From my point of view, the power of CDK lies in the third level. It gives the possibility to automate the creation of very common patterns in your team. For example, it can be a custom domain or pipeline setup. 

Planning the stacks

Another important point is to have an idea of how many stacks will you need to succeed in the provisioning of the infrastructure. One stack is not helpful in many cases. It means that stacks should be architecture in a way that each of them solves one problem. It can be an issue to determine whether to use the construct or the stack.

According to AWS documentation: "A stack is a collection of AWS resources that you can manage as a single unit." When you have an API with Lambdas - this can be a stack. However, if you have databases and other types of storage - this can be another stack. 

One more thing which comes quite often, in the end, is how the stacks will talk with each other. There are multiple ways of doing this. You can either pass general props or the whole stack as an input to the next one, for example.

Always check original documentation

The CDK is just awesome, from my point of view. But it is not saving us from reading and understanding Cloudformation. De-facto CDK is synthesizing the CloudFormation template in JSON format. Thus, it is obligatory to see what it is doing for us.

There are great tricks hidden in the official documentation when you are actually reading it. Most of the time, I am googling something like 'AWS::DynamoDB::Table'. The response will give the needed documentation page for the infrastructure element.

Failures are essential

My journey with CDK started with the failure of deployment when I tried to have an S3 bucket created. It took 15 minutes to deploy it with no success. It is ok to fail with CDK in the beginning. Do not try to hurry and migrate the whole application at once. 

During one of the projects, I had a CI/CD setup done with SAM and CloudFormation. Migration of it completely to CDK would take time from the actual feature development. So the solution was to migrate the implementation code infrastructure to CDK and rest the pipeline with the same setup. I learned a lot during this transition for the next project where I took the whole infrastructure into CDK.
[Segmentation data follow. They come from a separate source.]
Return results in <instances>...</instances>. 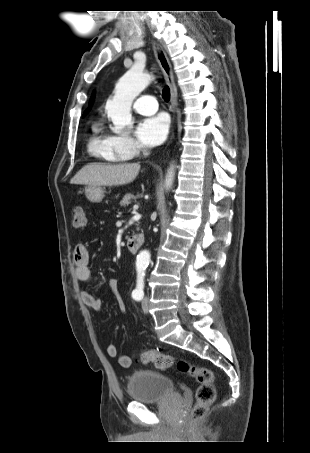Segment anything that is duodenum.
<instances>
[{"label": "duodenum", "instance_id": "1", "mask_svg": "<svg viewBox=\"0 0 310 453\" xmlns=\"http://www.w3.org/2000/svg\"><path fill=\"white\" fill-rule=\"evenodd\" d=\"M144 243L143 235L130 236L127 241L128 250L134 254L136 253Z\"/></svg>", "mask_w": 310, "mask_h": 453}]
</instances>
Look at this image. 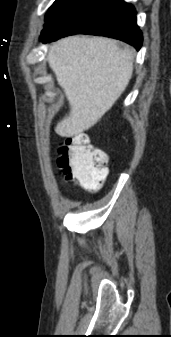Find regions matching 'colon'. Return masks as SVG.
Returning <instances> with one entry per match:
<instances>
[{"label":"colon","instance_id":"colon-1","mask_svg":"<svg viewBox=\"0 0 171 337\" xmlns=\"http://www.w3.org/2000/svg\"><path fill=\"white\" fill-rule=\"evenodd\" d=\"M57 154V166L67 181H76L91 192L101 189L108 175L107 155L94 147L86 134L67 136Z\"/></svg>","mask_w":171,"mask_h":337}]
</instances>
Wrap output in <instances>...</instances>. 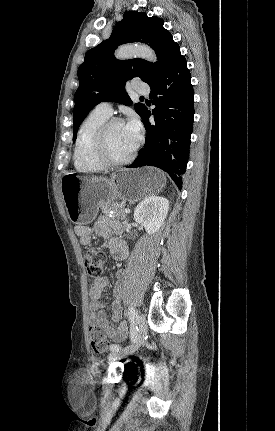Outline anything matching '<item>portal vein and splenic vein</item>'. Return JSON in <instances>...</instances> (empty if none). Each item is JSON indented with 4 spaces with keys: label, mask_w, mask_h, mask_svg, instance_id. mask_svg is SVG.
I'll list each match as a JSON object with an SVG mask.
<instances>
[{
    "label": "portal vein and splenic vein",
    "mask_w": 275,
    "mask_h": 431,
    "mask_svg": "<svg viewBox=\"0 0 275 431\" xmlns=\"http://www.w3.org/2000/svg\"><path fill=\"white\" fill-rule=\"evenodd\" d=\"M123 212L126 213V214H128V213H130V209H128V208L123 209Z\"/></svg>",
    "instance_id": "obj_1"
}]
</instances>
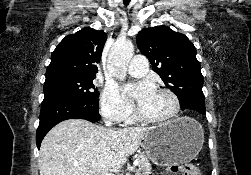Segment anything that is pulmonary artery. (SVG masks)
Wrapping results in <instances>:
<instances>
[{"label":"pulmonary artery","mask_w":251,"mask_h":175,"mask_svg":"<svg viewBox=\"0 0 251 175\" xmlns=\"http://www.w3.org/2000/svg\"><path fill=\"white\" fill-rule=\"evenodd\" d=\"M147 67V58L143 55H134L133 62L128 66L127 71L132 76H146Z\"/></svg>","instance_id":"pulmonary-artery-1"}]
</instances>
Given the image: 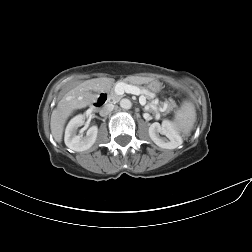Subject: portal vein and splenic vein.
I'll return each mask as SVG.
<instances>
[{
	"instance_id": "1",
	"label": "portal vein and splenic vein",
	"mask_w": 252,
	"mask_h": 252,
	"mask_svg": "<svg viewBox=\"0 0 252 252\" xmlns=\"http://www.w3.org/2000/svg\"><path fill=\"white\" fill-rule=\"evenodd\" d=\"M115 89L119 93L126 92V93H130V94H134V95H139L141 93V91H140V89L138 87L128 85V84H124V83L117 84ZM139 102L141 104H145L146 103V98L144 96H140L139 97Z\"/></svg>"
}]
</instances>
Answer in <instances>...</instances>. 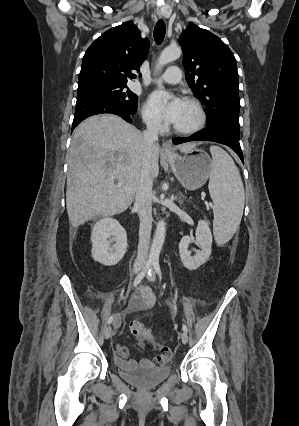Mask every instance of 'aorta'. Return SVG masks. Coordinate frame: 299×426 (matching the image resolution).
Wrapping results in <instances>:
<instances>
[{
    "instance_id": "obj_1",
    "label": "aorta",
    "mask_w": 299,
    "mask_h": 426,
    "mask_svg": "<svg viewBox=\"0 0 299 426\" xmlns=\"http://www.w3.org/2000/svg\"><path fill=\"white\" fill-rule=\"evenodd\" d=\"M181 48L177 46H170L165 48L159 56L157 69H161L164 65L177 60L181 56ZM166 224L162 219L157 223L156 232L150 249L149 260L151 262H158L159 255L165 240Z\"/></svg>"
}]
</instances>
All in all, CDK is worth to be tried on the next PoC or internal tool because it gives the real coding experience while doing infrastructure. This is especially important when you are going to use a DevOps mindset for the new features where engineers are responsible for not only the implementation. Usage of the same language for the IaC tool eliminates the context switching between TypeScript and YAML. Thus, it will increase the productivity of the whole team.